#### WHAT YOU SHOULD DO
Only the pictures are to be dropped; the rest of the data below is to be duplicated exactly.

#### EXERCISE MATERIAL
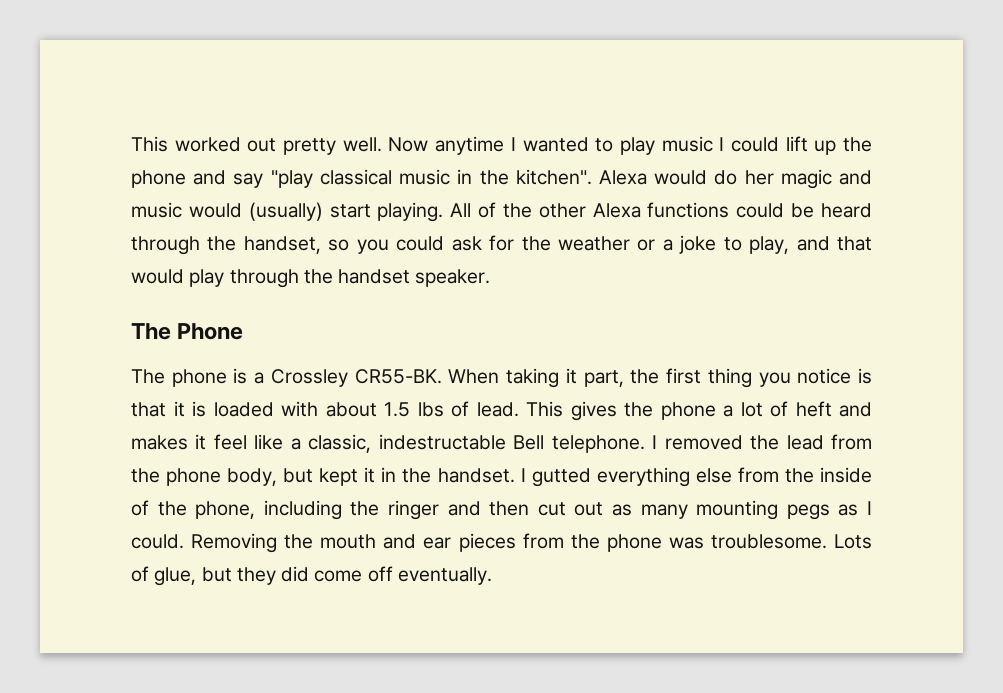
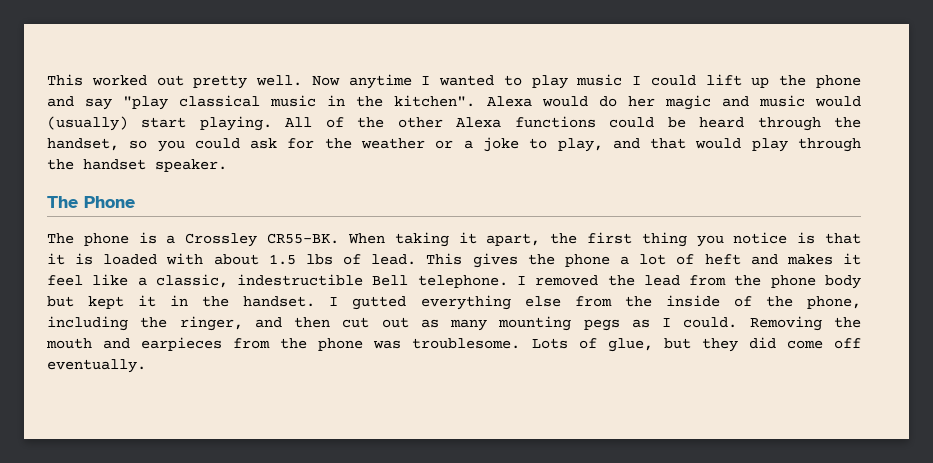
[583,370,624,387] part, -> [486,233,541,246] apart,
[378,434,506,450] indestructable -> [237,274,364,286] indestructible
[227,468,278,486] body, -> [825,275,862,289] body
[388,500,439,520] ringer -> [179,316,243,331] ringer,
[423,533,516,552] ear pieces -> [141,337,223,351] earpieces

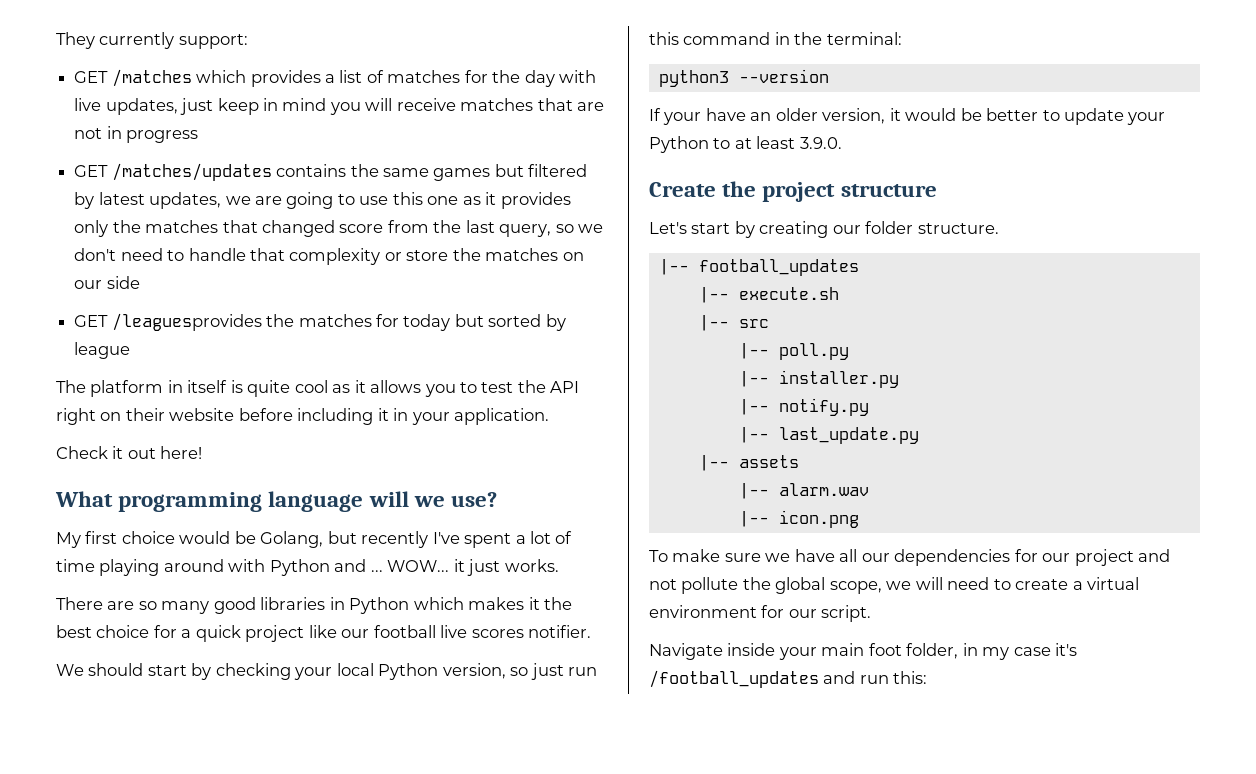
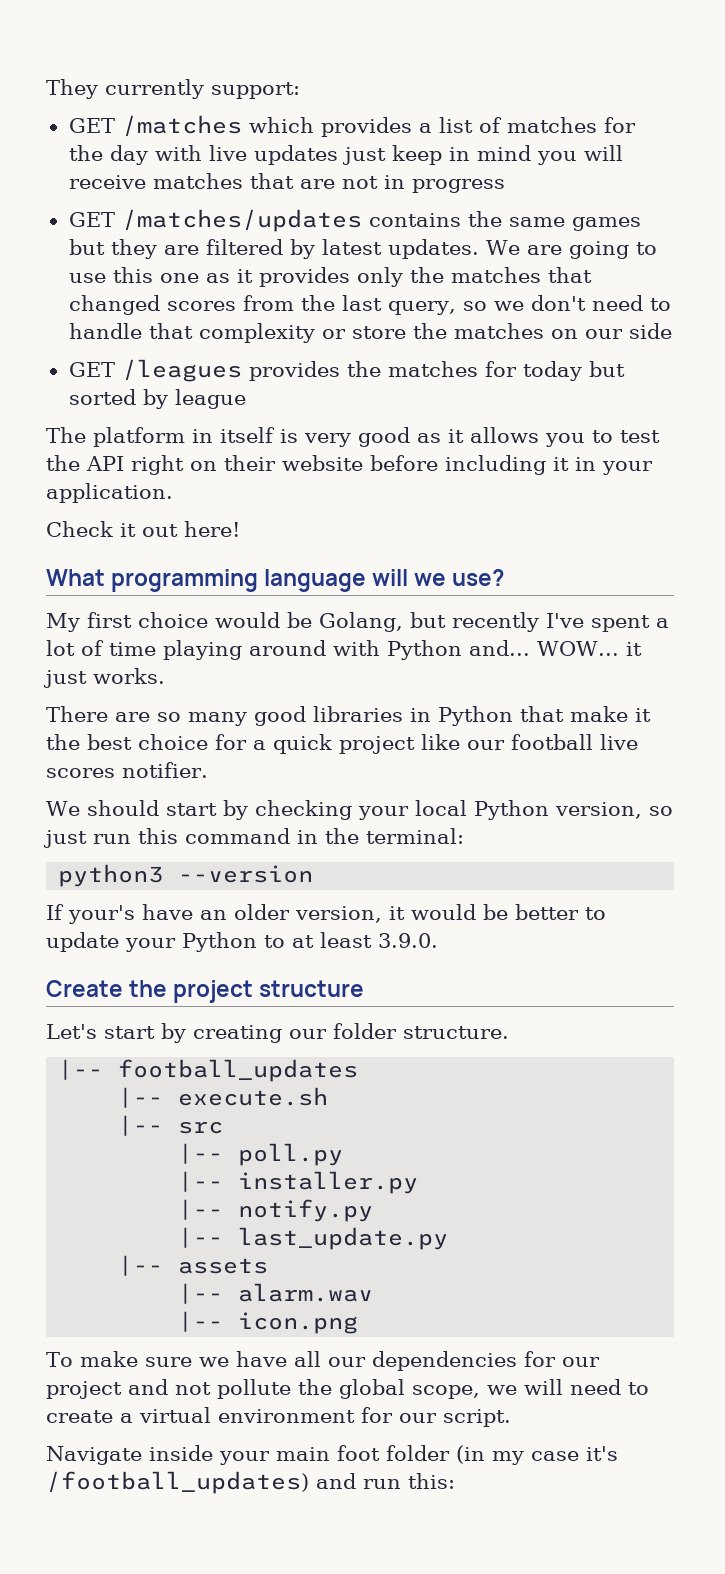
[105,98,178,115] updates, -> [253,145,338,165] updates
(524, 170) none -> [110,239,199,259] they are
[149,192,251,209] updates, we -> [387,239,520,259] updates. We
[339,224,384,233] score -> [166,301,236,311] scores
[111,313,262,331] /leaguesprovides -> [121,359,340,382] /leagues provides
[247,380,328,397] quite cool -> [304,427,410,447] very good
[334,559,383,572] and ... -> [469,640,530,656] and...
[413,597,525,610] which makes -> [520,706,628,722] that make
[663,112,702,125] your -> [68,905,135,924] your's
[906,643,978,659] folder, in -> [386,1445,485,1464] folder (in
[649,670,819,688] /football_updates -> [46,1471,309,1494] /football_updates)

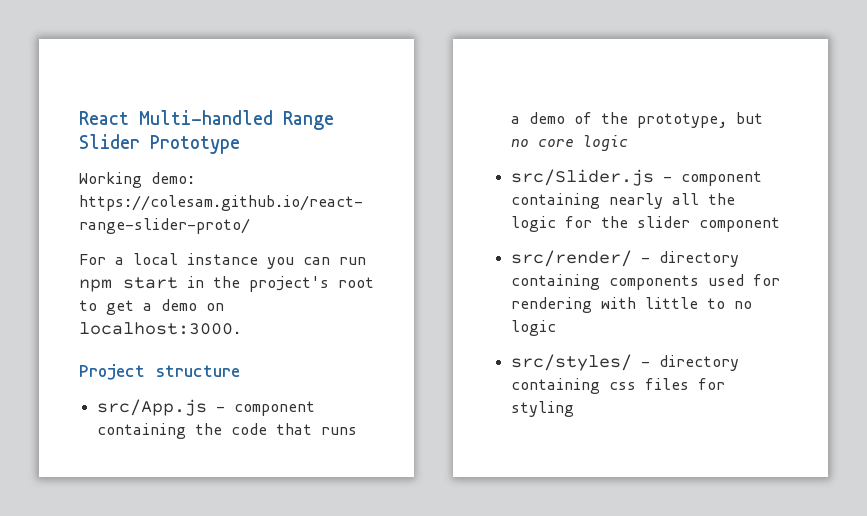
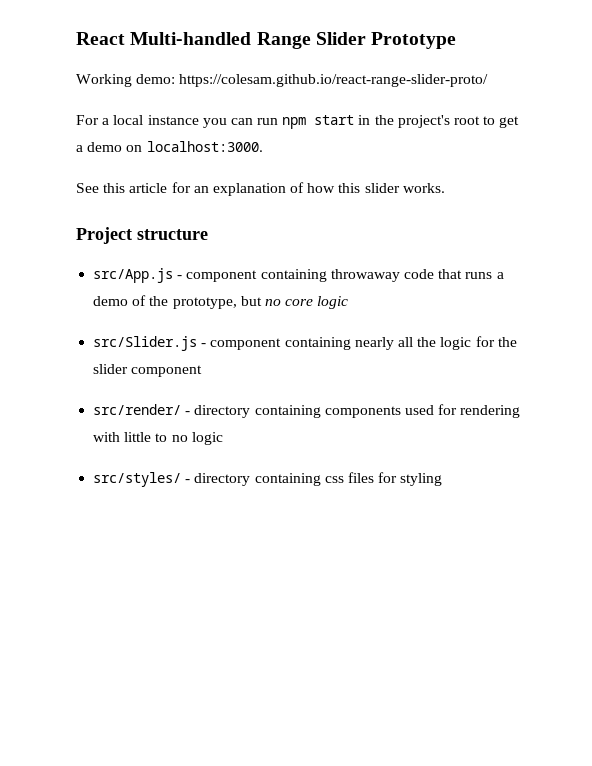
(241, 328) none -> [76,182,445,196] // See this article for an explanation of how this slider works.
[194,423,222,435] the -> [330,269,400,282] throwaway

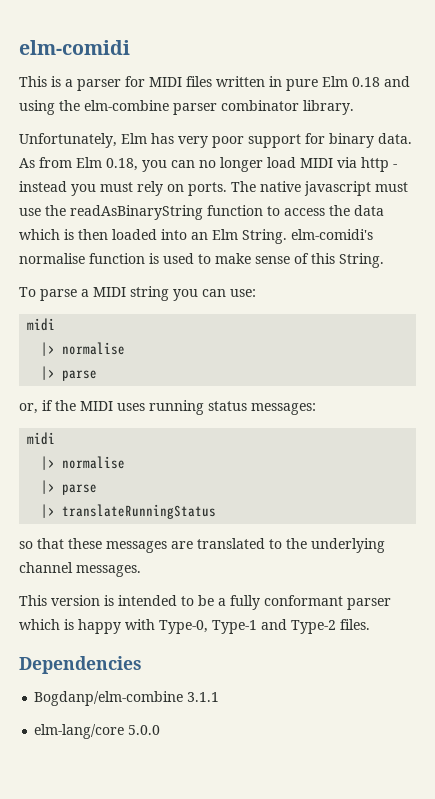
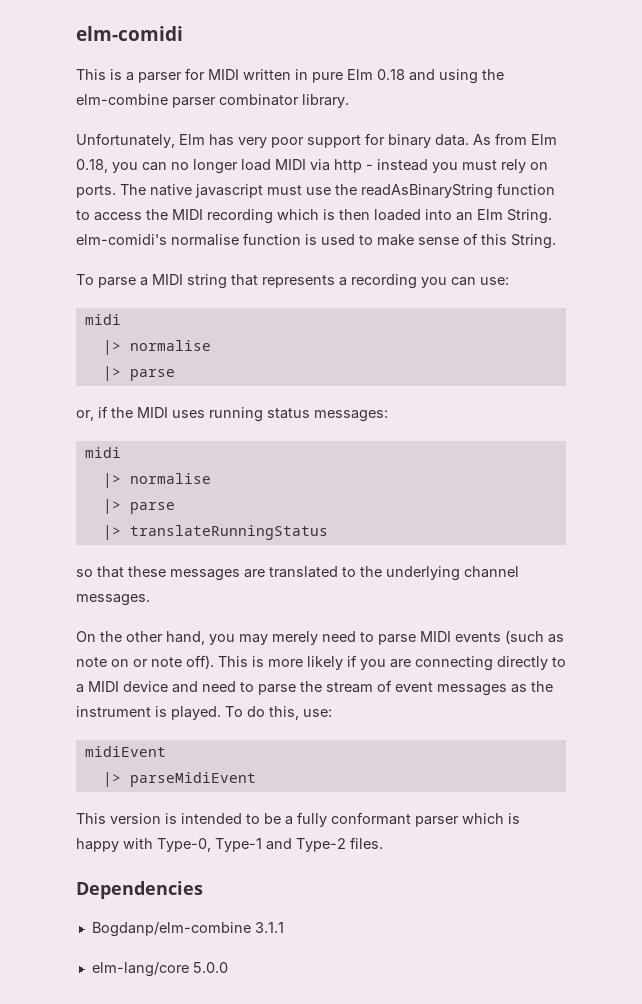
[186,76,212,87] files -> (239, 74) none
[354,205,384,216] data -> [172,209,273,224] MIDI recording
(169, 293) none -> [231,274,417,289] that represents a recording
(141, 571) none -> [76,630,564,645] [76,655,566,671] [76,680,553,696] [76,706,332,720] [84,746,166,757] [102,772,256,787] // On the other hand, you may merely need to parse MIDI events (such as note on or note off). This is more likely if you are connecting directly to a MIDI device and need to parse the stream of event messages as the instrument is played. To do this, use: // midiEvent // |> parseMidiEvent

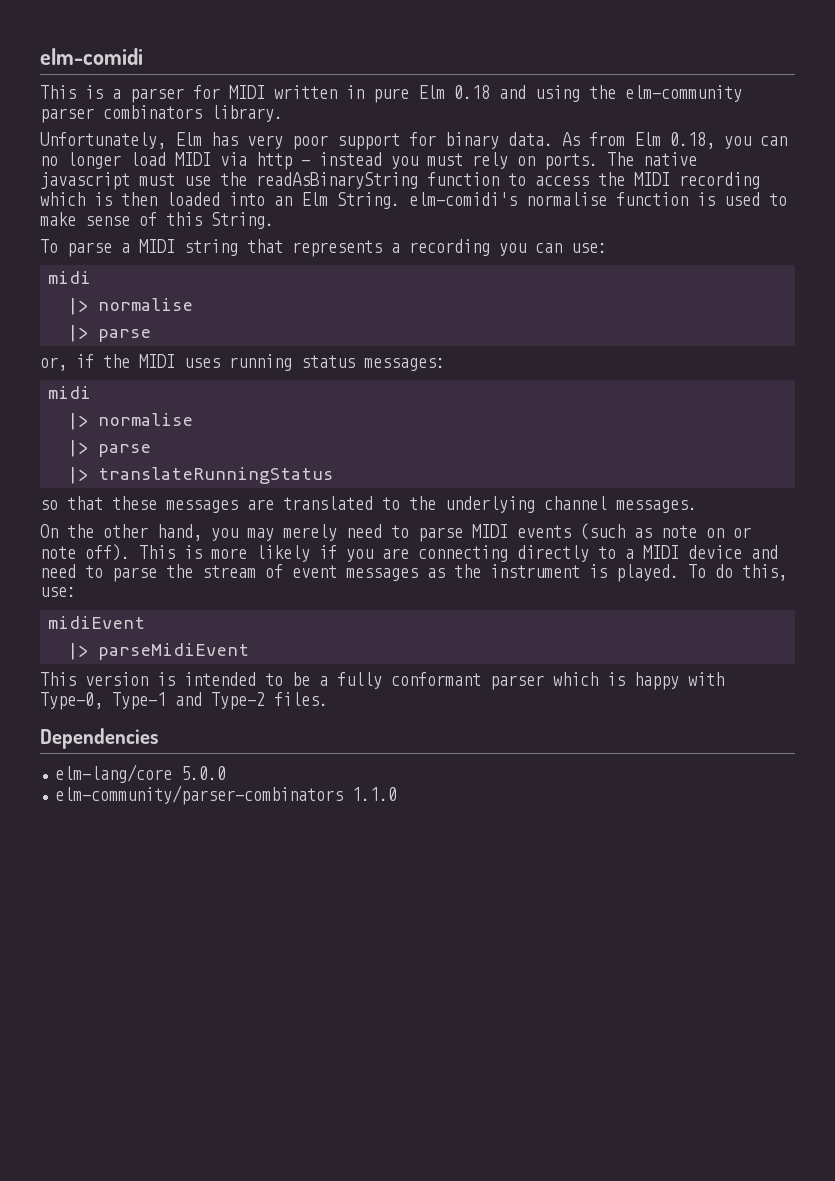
[76,94,299,108] elm-combine parser combinator -> [625,85,742,102] [40,105,202,123] elm-community parser combinators
[91,922,284,937] // Bogdanp/elm-combine 3.1.1 -> (158, 738) none
(228, 967) none -> [55,785,398,805] // elm-community/parser-combinators 1.1.0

#### RESULT
[583,370,624,387] part, -> [486,233,541,246] apart,
[378,434,506,450] indestructable -> [237,274,364,286] indestructible
[227,468,278,486] body, -> [825,275,862,289] body
[388,500,439,520] ringer -> [179,316,243,331] ringer,
[423,533,516,552] ear pieces -> [141,337,223,351] earpieces

[105,98,178,115] updates, -> [253,145,338,165] updates
(524, 170) none -> [110,239,199,259] they are
[149,192,251,209] updates, we -> [387,239,520,259] updates. We
[339,224,384,233] score -> [166,301,236,311] scores
[111,313,262,331] /leaguesprovides -> [121,359,340,382] /leagues provides
[247,380,328,397] quite cool -> [304,427,410,447] very good
[334,559,383,572] and ... -> [469,640,530,656] and...
[413,597,525,610] which makes -> [520,706,628,722] that make
[663,112,702,125] your -> [68,905,135,924] your's
[906,643,978,659] folder, in -> [386,1445,485,1464] folder (in
[649,670,819,688] /football_updates -> [46,1471,309,1494] /football_updates)

(241, 328) none -> [76,182,445,196] // See this article for an explanation of how this slider works.
[194,423,222,435] the -> [330,269,400,282] throwaway

[186,76,212,87] files -> (239, 74) none
[354,205,384,216] data -> [172,209,273,224] MIDI recording
(169, 293) none -> [231,274,417,289] that represents a recording
(141, 571) none -> [76,630,564,645] [76,655,566,671] [76,680,553,696] [76,706,332,720] [84,746,166,757] [102,772,256,787] // On the other hand, you may merely need to parse MIDI events (such as note on or note off). This is more likely if you are connecting directly to a MIDI device and need to parse the stream of event messages as the instrument is played. To do this, use: // midiEvent // |> parseMidiEvent

[76,94,299,108] elm-combine parser combinator -> [625,85,742,102] [40,105,202,123] elm-community parser combinators
[91,922,284,937] // Bogdanp/elm-combine 3.1.1 -> (158, 738) none
(228, 967) none -> [55,785,398,805] // elm-community/parser-combinators 1.1.0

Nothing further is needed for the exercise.